The task: Return all of the entries below, word for word. Omit each picture.

Input material:

[Start of Attachment]

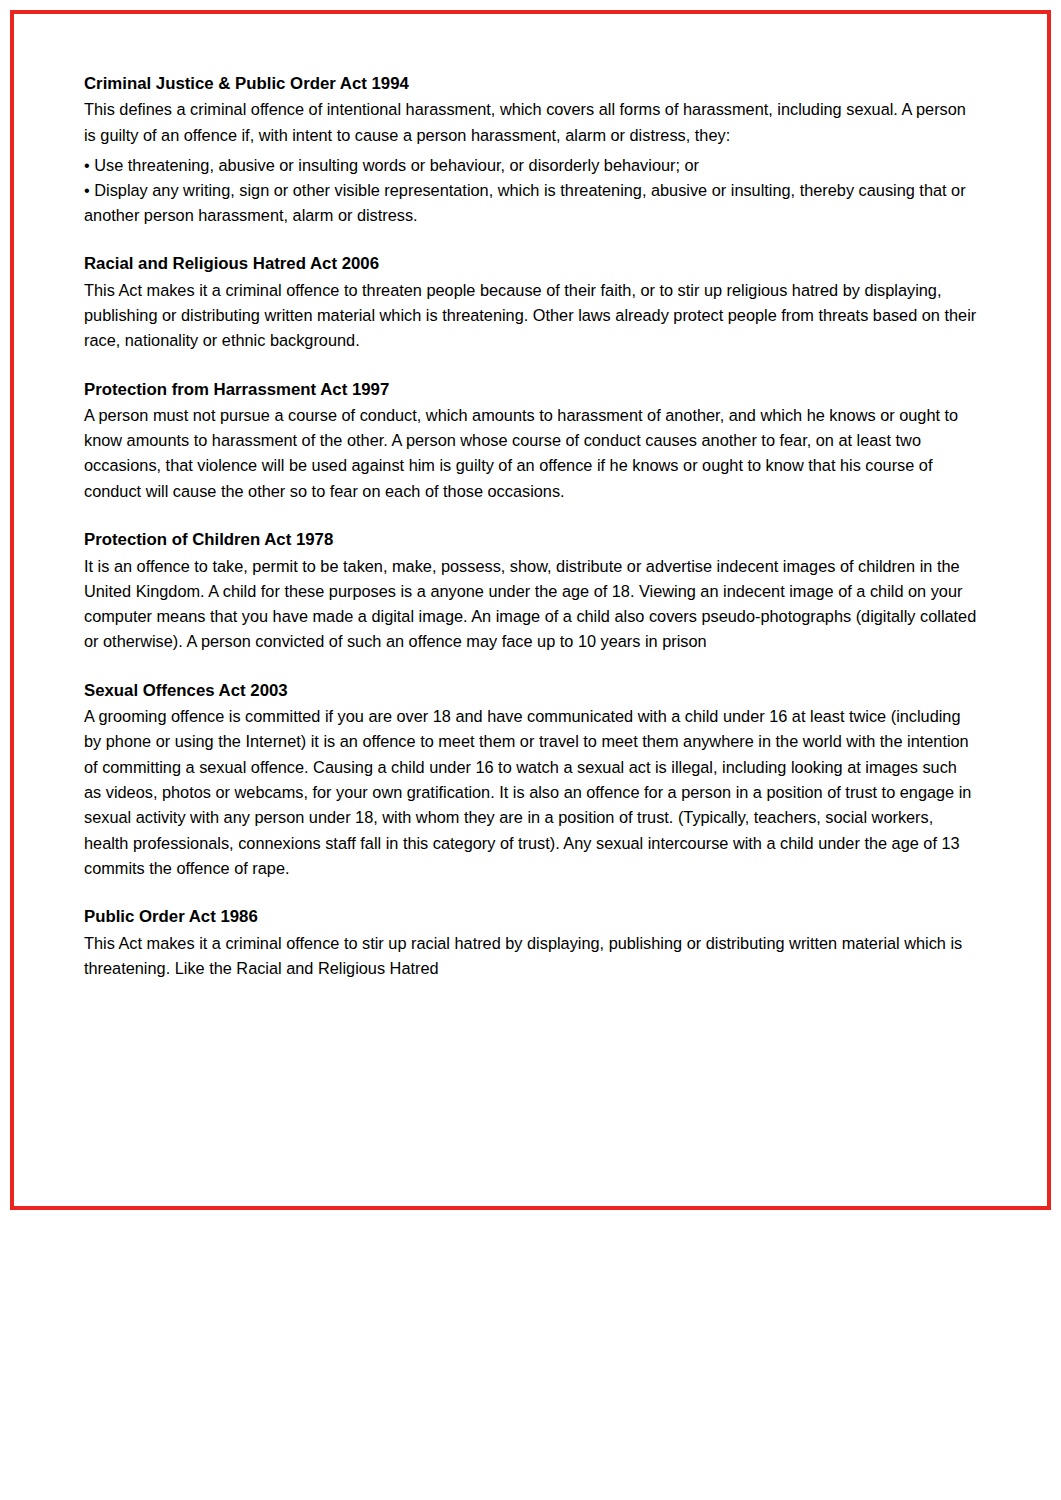Criminal Justice & Public Order Act 1994
This defines a criminal offence of intentional harassment, which covers all forms of harassment, including sexual. A person is guilty of an offence if, with intent to cause a person harassment, alarm or distress, they:
Use threatening, abusive or insulting words or behaviour, or disorderly behaviour; or
Display any writing, sign or other visible representation, which is threatening, abusive or insulting, thereby causing that or another person harassment, alarm or distress.
Racial and Religious Hatred Act 2006
This Act makes it a criminal offence to threaten people because of their faith, or to stir up religious hatred by displaying, publishing or distributing written material which is threatening. Other laws already protect people from threats based on their race, nationality or ethnic background.
Protection from Harrassment Act 1997
A person must not pursue a course of conduct, which amounts to harassment of another, and which he knows or ought to know amounts to harassment of the other. A person whose course of conduct causes another to fear, on at least two occasions, that violence will be used against him is guilty of an offence if he knows or ought to know that his course of conduct will cause the other so to fear on each of those occasions.
Protection of Children Act 1978
It is an offence to take, permit to be taken, make, possess, show, distribute or advertise indecent images of children in the United Kingdom. A child for these purposes is a anyone under the age of 18. Viewing an indecent image of a child on your computer means that you have made a digital image. An image of a child also covers pseudo-photographs (digitally collated or otherwise). A person convicted of such an offence may face up to 10 years in prison
Sexual Offences Act 2003
A grooming offence is committed if you are over 18 and have communicated with a child under 16 at least twice (including by phone or using the Internet) it is an offence to meet them or travel to meet them anywhere in the world with the intention of committing a sexual offence. Causing a child under 16 to watch a sexual act is illegal, including looking at images such as videos, photos or webcams, for your own gratification. It is also an offence for a person in a position of trust to engage in sexual activity with any person under 18, with whom they are in a position of trust. (Typically, teachers, social workers, health professionals, connexions staff fall in this category of trust). Any sexual intercourse with a child under the age of 13 commits the offence of rape.
Public Order Act 1986
This Act makes it a criminal offence to stir up racial hatred by displaying, publishing or distributing written material which is threatening. Like the Racial and Religious Hatred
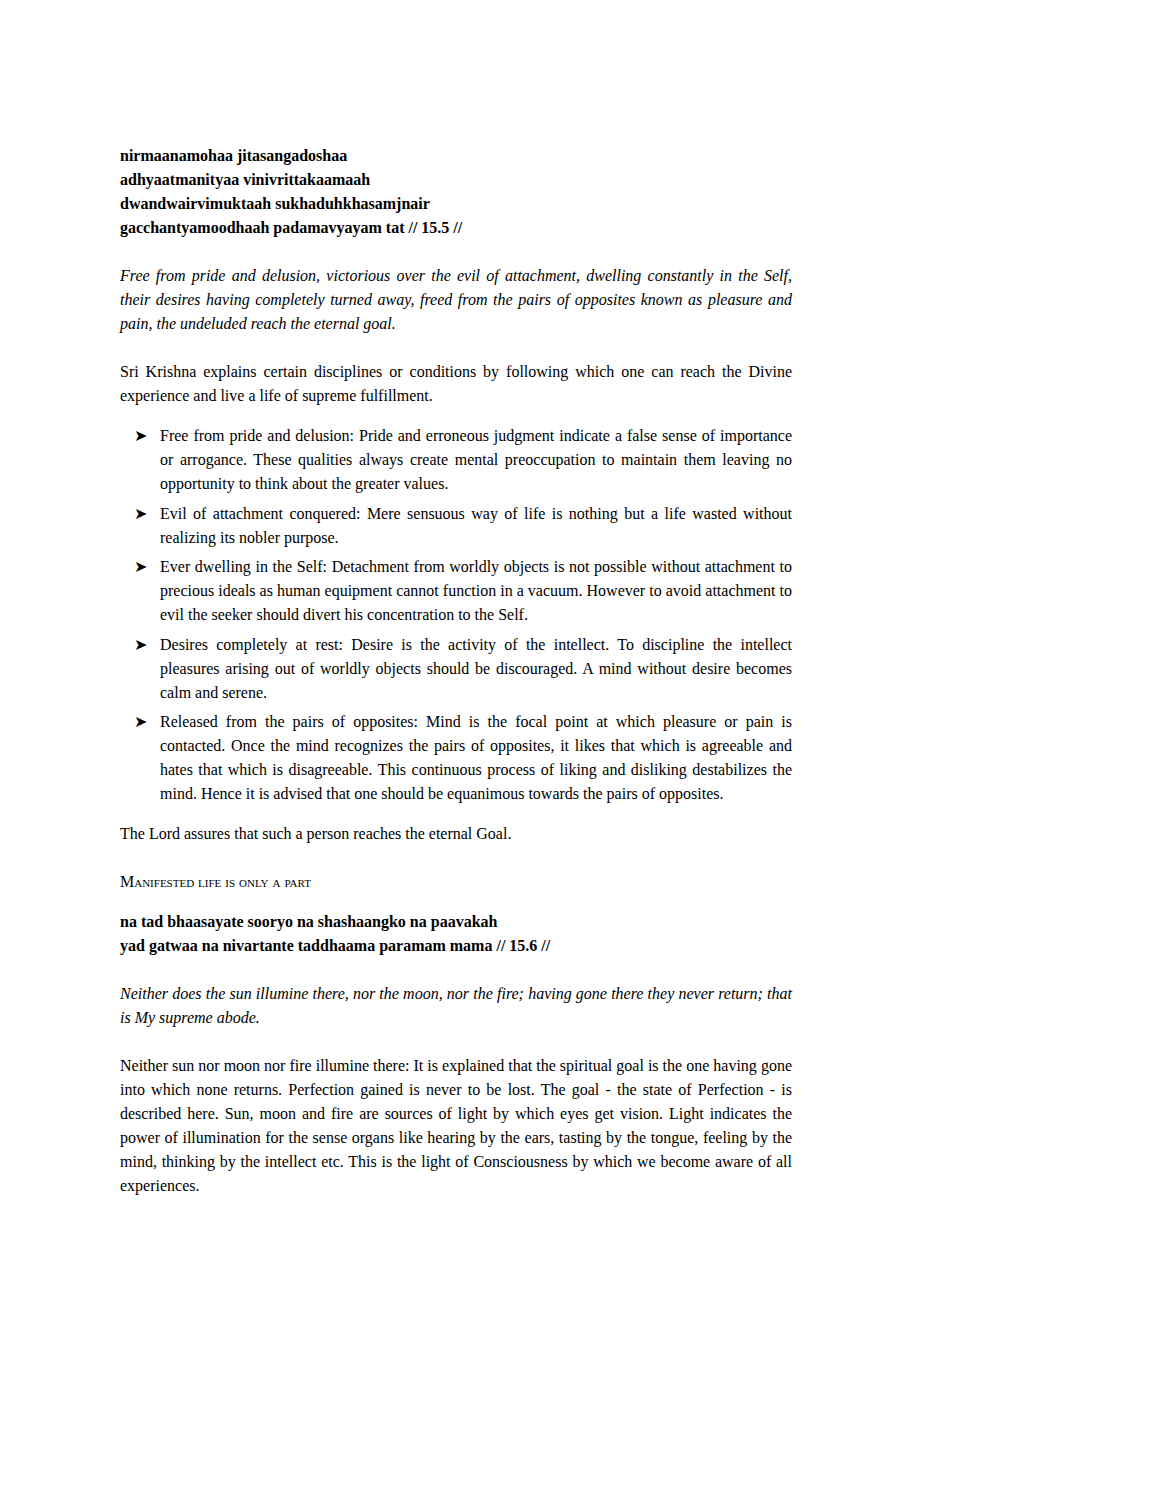nirmaanamohaa jitasangadoshaa
adhyaatmanityaa vinivrittakaamaah
dwandwairvimuktaah sukhaduhkhasamjnair
gacchantyamoodhaah padamavyayam tat // 15.5 //
Free from pride and delusion, victorious over the evil of attachment, dwelling constantly in the Self, their desires having completely turned away, freed from the pairs of opposites known as pleasure and pain, the undeluded reach the eternal goal.
Sri Krishna explains certain disciplines or conditions by following which one can reach the Divine experience and live a life of supreme fulfillment.
Free from pride and delusion: Pride and erroneous judgment indicate a false sense of importance or arrogance. These qualities always create mental preoccupation to maintain them leaving no opportunity to think about the greater values.
Evil of attachment conquered: Mere sensuous way of life is nothing but a life wasted without realizing its nobler purpose.
Ever dwelling in the Self: Detachment from worldly objects is not possible without attachment to precious ideals as human equipment cannot function in a vacuum. However to avoid attachment to evil the seeker should divert his concentration to the Self.
Desires completely at rest: Desire is the activity of the intellect. To discipline the intellect pleasures arising out of worldly objects should be discouraged. A mind without desire becomes calm and serene.
Released from the pairs of opposites: Mind is the focal point at which pleasure or pain is contacted. Once the mind recognizes the pairs of opposites, it likes that which is agreeable and hates that which is disagreeable. This continuous process of liking and disliking destabilizes the mind. Hence it is advised that one should be equanimous towards the pairs of opposites.
The Lord assures that such a person reaches the eternal Goal.
Manifested life is only a part
na tad bhaasayate sooryo na shashaangko na paavakah
yad gatwaa na nivartante taddhaama paramam mama // 15.6 //
Neither does the sun illumine there, nor the moon, nor the fire; having gone there they never return; that is My supreme abode.
Neither sun nor moon nor fire illumine there: It is explained that the spiritual goal is the one having gone into which none returns. Perfection gained is never to be lost. The goal - the state of Perfection - is described here. Sun, moon and fire are sources of light by which eyes get vision. Light indicates the power of illumination for the sense organs like hearing by the ears, tasting by the tongue, feeling by the mind, thinking by the intellect etc. This is the light of Consciousness by which we become aware of all experiences.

[End of Attachment]

Answer below:
Criminal Justice & Public Order Act 1994
This defines a criminal offence of intentional harassment, which covers all forms of harassment, including sexual. A person is guilty of an offence if, with intent to cause a person harassment, alarm or distress, they:
Use threatening, abusive or insulting words or behaviour, or disorderly behaviour; or
Display any writing, sign or other visible representation, which is threatening, abusive or insulting, thereby causing that or another person harassment, alarm or distress.
Racial and Religious Hatred Act 2006
This Act makes it a criminal offence to threaten people because of their faith, or to stir up religious hatred by displaying, publishing or distributing written material which is threatening. Other laws already protect people from threats based on their race, nationality or ethnic background.
Protection from Harrassment Act 1997
A person must not pursue a course of conduct, which amounts to harassment of another, and which he knows or ought to know amounts to harassment of the other. A person whose course of conduct causes another to fear, on at least two occasions, that violence will be used against him is guilty of an offence if he knows or ought to know that his course of conduct will cause the other so to fear on each of those occasions.
Protection of Children Act 1978
It is an offence to take, permit to be taken, make, possess, show, distribute or advertise indecent images of children in the United Kingdom. A child for these purposes is a anyone under the age of 18. Viewing an indecent image of a child on your computer means that you have made a digital image. An image of a child also covers pseudo-photographs (digitally collated or otherwise). A person convicted of such an offence may face up to 10 years in prison
Sexual Offences Act 2003
A grooming offence is committed if you are over 18 and have communicated with a child under 16 at least twice (including by phone or using the Internet) it is an offence to meet them or travel to meet them anywhere in the world with the intention of committing a sexual offence. Causing a child under 16 to watch a sexual act is illegal, including looking at images such as videos, photos or webcams, for your own gratification. It is also an offence for a person in a position of trust to engage in sexual activity with any person under 18, with whom they are in a position of trust. (Typically, teachers, social workers, health professionals, connexions staff fall in this category of trust). Any sexual intercourse with a child under the age of 13 commits the offence of rape.
Public Order Act 1986
This Act makes it a criminal offence to stir up racial hatred by displaying, publishing or distributing written material which is threatening. Like the Racial and Religious Hatred
nirmaanamohaa jitasangadoshaa
adhyaatmanityaa vinivrittakaamaah
dwandwairvimuktaah sukhaduhkhasamjnair
gacchantyamoodhaah padamavyayam tat // 15.5 //
Free from pride and delusion, victorious over the evil of attachment, dwelling constantly in the Self, their desires having completely turned away, freed from the pairs of opposites known as pleasure and pain, the undeluded reach the eternal goal.
Sri Krishna explains certain disciplines or conditions by following which one can reach the Divine experience and live a life of supreme fulfillment.
Free from pride and delusion: Pride and erroneous judgment indicate a false sense of importance or arrogance. These qualities always create mental preoccupation to maintain them leaving no opportunity to think about the greater values.
Evil of attachment conquered: Mere sensuous way of life is nothing but a life wasted without realizing its nobler purpose.
Ever dwelling in the Self: Detachment from worldly objects is not possible without attachment to precious ideals as human equipment cannot function in a vacuum. However to avoid attachment to evil the seeker should divert his concentration to the Self.
Desires completely at rest: Desire is the activity of the intellect. To discipline the intellect pleasures arising out of worldly objects should be discouraged. A mind without desire becomes calm and serene.
Released from the pairs of opposites: Mind is the focal point at which pleasure or pain is contacted. Once the mind recognizes the pairs of opposites, it likes that which is agreeable and hates that which is disagreeable. This continuous process of liking and disliking destabilizes the mind. Hence it is advised that one should be equanimous towards the pairs of opposites.
The Lord assures that such a person reaches the eternal Goal.
Manifested life is only a part
na tad bhaasayate sooryo na shashaangko na paavakah
yad gatwaa na nivartante taddhaama paramam mama // 15.6 //
Neither does the sun illumine there, nor the moon, nor the fire; having gone there they never return; that is My supreme abode.
Neither sun nor moon nor fire illumine there: It is explained that the spiritual goal is the one having gone into which none returns. Perfection gained is never to be lost. The goal - the state of Perfection - is described here. Sun, moon and fire are sources of light by which eyes get vision. Light indicates the power of illumination for the sense organs like hearing by the ears, tasting by the tongue, feeling by the mind, thinking by the intellect etc. This is the light of Consciousness by which we become aware of all experiences.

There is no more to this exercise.